### [Excerpted text]
The telephone call came out of the blue. Ronnie Tallon was one of the country's most distinguished architects and the firm he co-owned, Scott Tallon Walker, had designed several of the country's most famous modernist buildings, including RTÉ's headquarters at Montrose.
But this was a commission like nothing else. The caller was from the Archbishop of Dublin's office and the brief was to design the "physical arrangements" - as it was quaintly put - for the impending visit of Pope John Paul II.
The call came in on July 29, 1979, just a week after it had been first announced that the Polish pontiff would be paying an official visit to Ireland. Tallon would have just eight weeks to devise the construction of facilities for more than a million people on a large open site of the Phoenix Park known as the Fifteen Acres. As well as an altar, backdrop and seating for thousands of clergy, he would have to think of water supplies, drains, electricity and telephone lines.
Today, massive events involving large crowds are the preserve of logistics and event-planners such as Arcana - the firm behind the plans for the visit of Pope Francis to Ireland - but back in 1979, such a specialist industry was in its infancy, and it fell on Scott Tallon Walker to think completely outside its comfort zone and even devise the corrals where crowds would gather and the entrance routes with which they would descend on the park.
And Tallon had to start immediately. From that phone call onwards, the architects' office in Merrion Square, Dublin 2, was a hive of activity. Hundreds of staff from construction firm John Sisk & Co were recalled from their holidays to start immediate work on the Phoenix Park site, beginning with a car park.
Tallon, who died in 2014 aged 87, succeeded in his mission. In fact, his efforts were deemed so successful that he was regularly called on outside Ireland to advise on the arrangements for huge papal visits elsewhere. And, in honour of his achievements, the Vatican awarded him a papal knighthood. He had managed to create what he later called "an outdoor cathedral" to accommodate 1.2 million people.

### [Record set]
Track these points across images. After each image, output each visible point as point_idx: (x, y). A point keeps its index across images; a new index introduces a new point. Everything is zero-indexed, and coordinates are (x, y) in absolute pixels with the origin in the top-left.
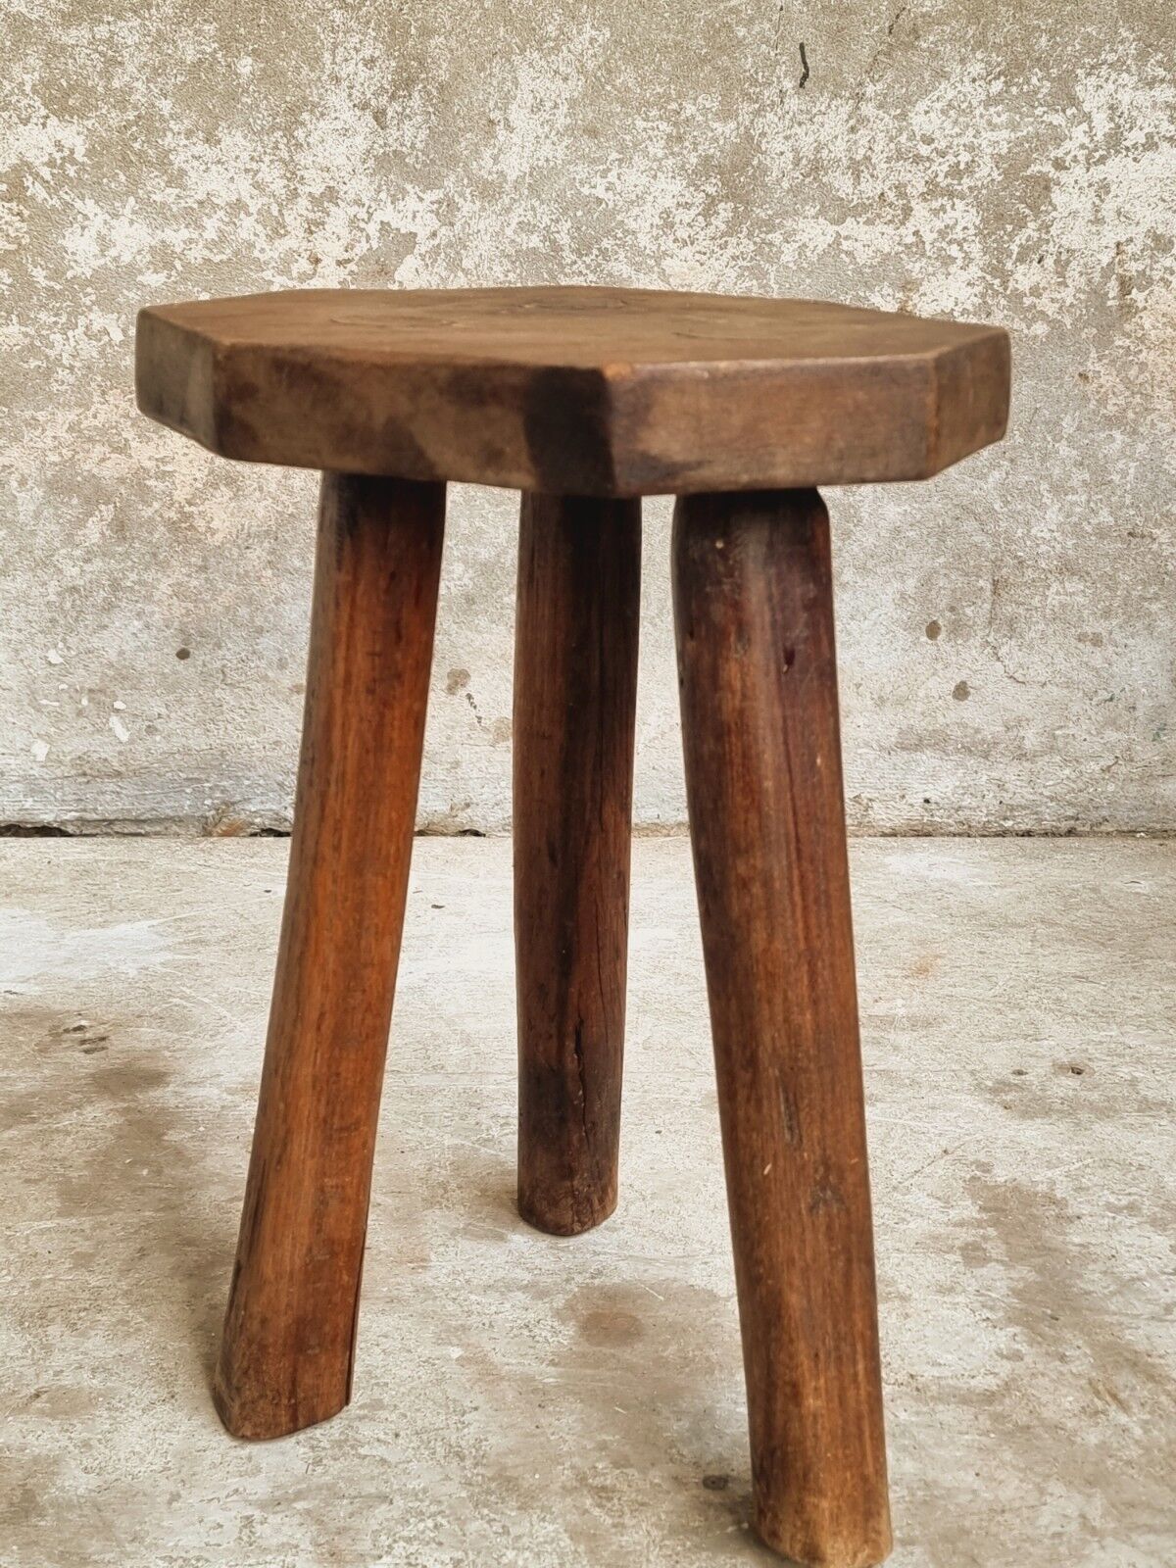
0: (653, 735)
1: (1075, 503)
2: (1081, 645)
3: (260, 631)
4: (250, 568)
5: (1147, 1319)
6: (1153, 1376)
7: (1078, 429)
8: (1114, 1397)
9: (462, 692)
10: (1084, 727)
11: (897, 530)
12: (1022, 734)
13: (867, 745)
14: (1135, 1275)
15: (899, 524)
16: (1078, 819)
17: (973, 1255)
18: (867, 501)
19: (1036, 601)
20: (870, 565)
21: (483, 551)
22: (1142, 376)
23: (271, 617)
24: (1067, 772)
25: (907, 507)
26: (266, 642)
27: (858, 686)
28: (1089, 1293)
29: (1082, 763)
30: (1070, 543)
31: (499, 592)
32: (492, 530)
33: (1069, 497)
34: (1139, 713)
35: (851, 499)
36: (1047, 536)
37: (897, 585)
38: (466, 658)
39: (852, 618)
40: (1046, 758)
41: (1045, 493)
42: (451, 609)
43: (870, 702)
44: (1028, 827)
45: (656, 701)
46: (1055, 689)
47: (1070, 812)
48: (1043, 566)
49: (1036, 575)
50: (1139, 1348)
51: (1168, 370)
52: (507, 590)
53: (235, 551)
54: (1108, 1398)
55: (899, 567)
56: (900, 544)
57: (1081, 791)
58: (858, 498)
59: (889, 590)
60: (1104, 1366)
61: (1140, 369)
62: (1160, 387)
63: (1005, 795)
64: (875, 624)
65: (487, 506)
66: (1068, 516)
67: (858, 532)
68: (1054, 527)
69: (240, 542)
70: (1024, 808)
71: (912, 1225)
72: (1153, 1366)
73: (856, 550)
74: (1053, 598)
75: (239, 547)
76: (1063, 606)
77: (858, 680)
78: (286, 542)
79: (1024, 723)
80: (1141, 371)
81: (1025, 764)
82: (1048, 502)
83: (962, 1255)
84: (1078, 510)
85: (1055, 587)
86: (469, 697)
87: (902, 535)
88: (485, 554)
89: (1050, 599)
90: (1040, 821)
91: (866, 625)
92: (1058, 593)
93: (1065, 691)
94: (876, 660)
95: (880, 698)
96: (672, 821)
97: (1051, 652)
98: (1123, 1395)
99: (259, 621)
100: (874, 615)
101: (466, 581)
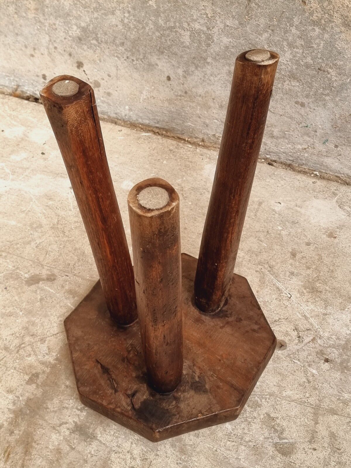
0: (145, 97)
1: (297, 53)
2: (296, 105)
3: (17, 34)
4: (10, 13)
5: (51, 427)
6: (27, 452)
7: (300, 23)
8: (9, 454)
9: (82, 69)
10: (296, 133)
11: (227, 47)
12: (273, 129)
13: (217, 119)
14: (67, 406)
15: (228, 45)
16: (293, 161)
17: (33, 378)
18: (216, 34)
19: (280, 85)
20: (217, 58)
21: (82, 23)
22: (329, 7)
23: (19, 31)
24: (290, 146)
25: (231, 40)
26: (20, 38)
27: (214, 99)
28: (48, 408)
29: (295, 144)
30: (294, 67)
31: (89, 39)
32: (84, 17)
33: (295, 50)
34: (318, 134)
35: (210, 32)
36: (286, 62)
37: (227, 68)
38: (82, 58)
39: (211, 75)
40: (282, 140)
41: (285, 46)
42: (74, 41)
43: (217, 106)
44: (275, 159)
45: (145, 87)
46: (286, 118)
47: (291, 159)
48: (283, 73)
49: (280, 76)
50: (36, 438)
51: (341, 6)
52: (91, 38)
53: (5, 6)
54: (6, 455)
55: (228, 61)
56: (228, 53)
57: (294, 153)
58: (213, 32)
59: (224, 69)
60: (18, 441)
61: (329, 3)
62: (337, 13)
63: (267, 147)
64: (219, 79)
65: (81, 7)
66: (294, 57)
67: (213, 45)
68: (288, 60)
69: (5, 3)
70: (274, 153)
71: (30, 359)
72: (32, 447)
73: (212, 51)
74: (286, 86)
75: (5, 5)
76: (290, 90)
77: (213, 97)
78: (19, 6)
79: (274, 126)
80: (329, 4)
81: (274, 140)
82: (286, 50)
83: (30, 378)
84: (298, 55)
85: (287, 82)
86: (84, 71)
87: (229, 50)
88: (83, 24)
89: (285, 86)
90: (280, 159)
91: (216, 79)
92: (288, 85)
93: (290, 120)
94: (219, 92)
95: (221, 105)
96: (154, 125)
97: (285, 105)
98: (11, 456)
99: (16, 31)
100: (219, 76)
101: (78, 32)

### [Required action]
Can you quote the entire passage about Ronnie Tallon and the 1979 papal visit word for word? Rely only on the passage about Ronnie Tallon and the 1979 papal visit, not on the listing.

### [Response box]
The telephone call came out of the blue. Ronnie Tallon was one of the country's most distinguished architects and the firm he co-owned, Scott Tallon Walker, had designed several of the country's most famous modernist buildings, including RTÉ's headquarters at Montrose.
But this was a commission like nothing else. The caller was from the Archbishop of Dublin's office and the brief was to design the "physical arrangements" - as it was quaintly put - for the impending visit of Pope John Paul II.
The call came in on July 29, 1979, just a week after it had been first announced that the Polish pontiff would be paying an official visit to Ireland. Tallon would have just eight weeks to devise the construction of facilities for more than a million people on a large open site of the Phoenix Park known as the Fifteen Acres. As well as an altar, backdrop and seating for thousands of clergy, he would have to think of water supplies, drains, electricity and telephone lines.
Today, massive events involving large crowds are the preserve of logistics and event-planners such as Arcana - the firm behind the plans for the visit of Pope Francis to Ireland - but back in 1979, such a specialist industry was in its infancy, and it fell on Scott Tallon Walker to think completely outside its comfort zone and even devise the corrals where crowds would gather and the entrance routes with which they would descend on the park.
And Tallon had to start immediately. From that phone call onwards, the architects' office in Merrion Square, Dublin 2, was a hive of activity. Hundreds of staff from construction firm John Sisk & Co were recalled from their holidays to start immediate work on the Phoenix Park site, beginning with a car park.
Tallon, who died in 2014 aged 87, succeeded in his mission. In fact, his efforts were deemed so successful that he was regularly called on outside Ireland to advise on the arrangements for huge papal visits elsewhere. And, in honour of his achievements, the Vatican awarded him a papal knighthood. He had managed to create what he later called "an outdoor cathedral" to accommodate 1.2 million people.